Stick around, you might learn something.

Left my house around 9:00 pm to get some donuts. Simple first-world errand, right?

Wrong.

Just got back around 11:00. I was leaving Dunkin Donuts all ready to go when I noticed that the key would not rotate to start all the way. Never done that to me before so I tried to reset it back to the off position and tried again. Upon doing so I hear a faint snap inside the mechanism and while I thought that I was turning my key, I saw in my grips a stump for a key instead.

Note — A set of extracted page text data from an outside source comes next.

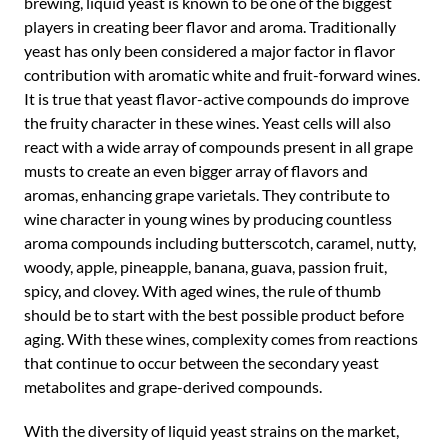
brewing, liquid yeast is known to be one of the biggest
players in creating beer flavor and aroma. Traditionally
yeast has only been considered a major factor in flavor
contribution with aromatic white and fruit-forward wines.
It is true that yeast flavor-active compounds do improve
the fruity character in these wines. Yeast cells will also
react with a wide array of compounds present in all grape
musts to create an even bigger array of flavors and
aromas, enhancing grape varietals. They contribute to
wine character in young wines by producing countless
aroma compounds including butterscotch, caramel, nutty,
woody, apple, pineapple, banana, guava, passion fruit,
spicy, and clovey. With aged wines, the rule of thumb
should be to start with the best possible product before
aging. With these wines, complexity comes from reactions
that continue to occur between the secondary yeast
metabolites and grape-derived compounds.
With the diversity of liquid yeast strains on the market,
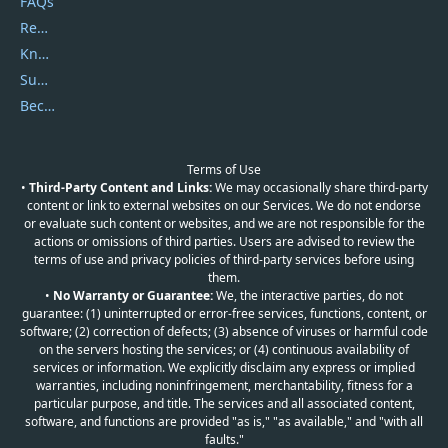
FAQs
Report Spam
Knowledgebase
Submit Promocodes/Coupons
Become a Reviewer
Terms of Use
•
Third-Party Content and Links:
We may occasionally share third-party
content or link to external websites on our Services. We do not endorse
or evaluate such content or websites, and we are not responsible for the
actions or omissions of third parties. Users are advised to review the
terms of use and privacy policies of third-party services before using
them.
•
No Warranty or Guarantee:
We, the interactive parties, do not
guarantee: (1) uninterrupted or error-free services, functions, content, or
software; (2) correction of defects; (3) absence of viruses or harmful code
on the servers hosting the services; or (4) continuous availability of
services or information. We explicitly disclaim any express or implied
warranties, including noninfringement, merchantability, fitness for a
particular purpose, and title. The services and all associated content,
software, and functions are provided "as is," "as available," and "with all
faults."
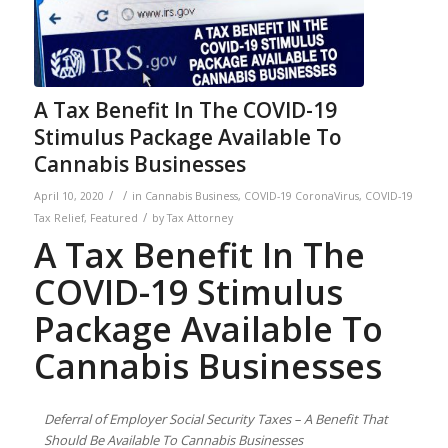
A Tax Benefit In The COVID-19
Stimulus Package Available To
Cannabis Businesses
/
/
April 10, 2020
in
Cannabis Business
,
COVID-19 CoronaVirus
,
COVID-19
/
Tax Relief
,
Featured
by
Tax Attorney
A Tax Benefit In The
COVID-19 Stimulus
Package Available To
Cannabis Businesses
Deferral of Employer Social Security Taxes – A Benefit That
Should Be Available To Cannabis Businesses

It was on that moment, that I knew I fucked up, and that the next four hours of my life were gonna suck, and AND I was going to have to shell out at least 100 bucks to the locksmith this late on a Saturday. <_<;

So there I sat, in quite a pickle, thinking on what I was going to do next since all the tools I had were irrelevant to what I needed. I tried bending a electrician's staple, but alas, it was too thick to squeeze inside, same thing with frame nails and Brad nails. 48 minutes passed by and I was running out of options. Keep in mind that I didn't want people thinking that I was breaking in to a car, and worried that the cops, who really love their donuts would pull up and park next to me asking me questions and call for an t-wagon. Oh, and did I mention that it was scorching hot the whole time?

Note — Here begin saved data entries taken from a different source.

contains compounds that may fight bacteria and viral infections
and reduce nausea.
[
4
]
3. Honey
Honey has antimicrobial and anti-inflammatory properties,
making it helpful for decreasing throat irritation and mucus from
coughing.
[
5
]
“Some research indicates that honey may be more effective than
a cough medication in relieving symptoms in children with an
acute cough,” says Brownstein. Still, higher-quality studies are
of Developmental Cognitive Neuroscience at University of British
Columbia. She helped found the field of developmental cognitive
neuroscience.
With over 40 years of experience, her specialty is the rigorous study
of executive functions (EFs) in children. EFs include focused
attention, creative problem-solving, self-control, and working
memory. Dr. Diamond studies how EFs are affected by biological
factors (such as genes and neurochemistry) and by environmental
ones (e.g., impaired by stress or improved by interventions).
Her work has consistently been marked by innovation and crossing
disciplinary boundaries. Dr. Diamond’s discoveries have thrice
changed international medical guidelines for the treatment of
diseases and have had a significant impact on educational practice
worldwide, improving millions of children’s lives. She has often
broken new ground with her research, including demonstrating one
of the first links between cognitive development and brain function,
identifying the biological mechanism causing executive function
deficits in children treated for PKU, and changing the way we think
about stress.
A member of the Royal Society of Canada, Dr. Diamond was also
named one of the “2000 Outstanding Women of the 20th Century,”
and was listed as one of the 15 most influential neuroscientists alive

I know, paranoia. I don't give a fuck. I REALLY didn't want engage with people and I sure as hell wasn't going to shell out hundreds of dollars. It was one of the few times in my life that I wished I smoked to soothe out the stress. What I did was eat my donuts and finished my coffee in 100 degree weather. LMAO

10:37 pm

I've exhausted these ideas:
- Belt buckle rod
- swiss knife
- key chain guard
- used toothpick I've found scattered in the parking lot (I grabbed it with a napkin)
- short ass thorns

FUCK IT. I go to trunk and notice 2 strands of 14-2 copper wire and said to myself. 'Thank you baby Jesus.'

I stuck 2 ends in the open grooves of the key and EASILY prodded it out. Great. How the fuck do I get home now? I had the genius idea of sticking it right back into the ignition and with the broken key stump I managed to turn on the goddamn fucking engine. Joyful expletives could be heard a block away. Never has the sound of a truck made me so happy.

I told my friends, and brothers this and they thought I was hilarious as hell. I had the spare key in my other truck, and had vice versa. Smh.

All I just wanted was some chinese food and donuts, man.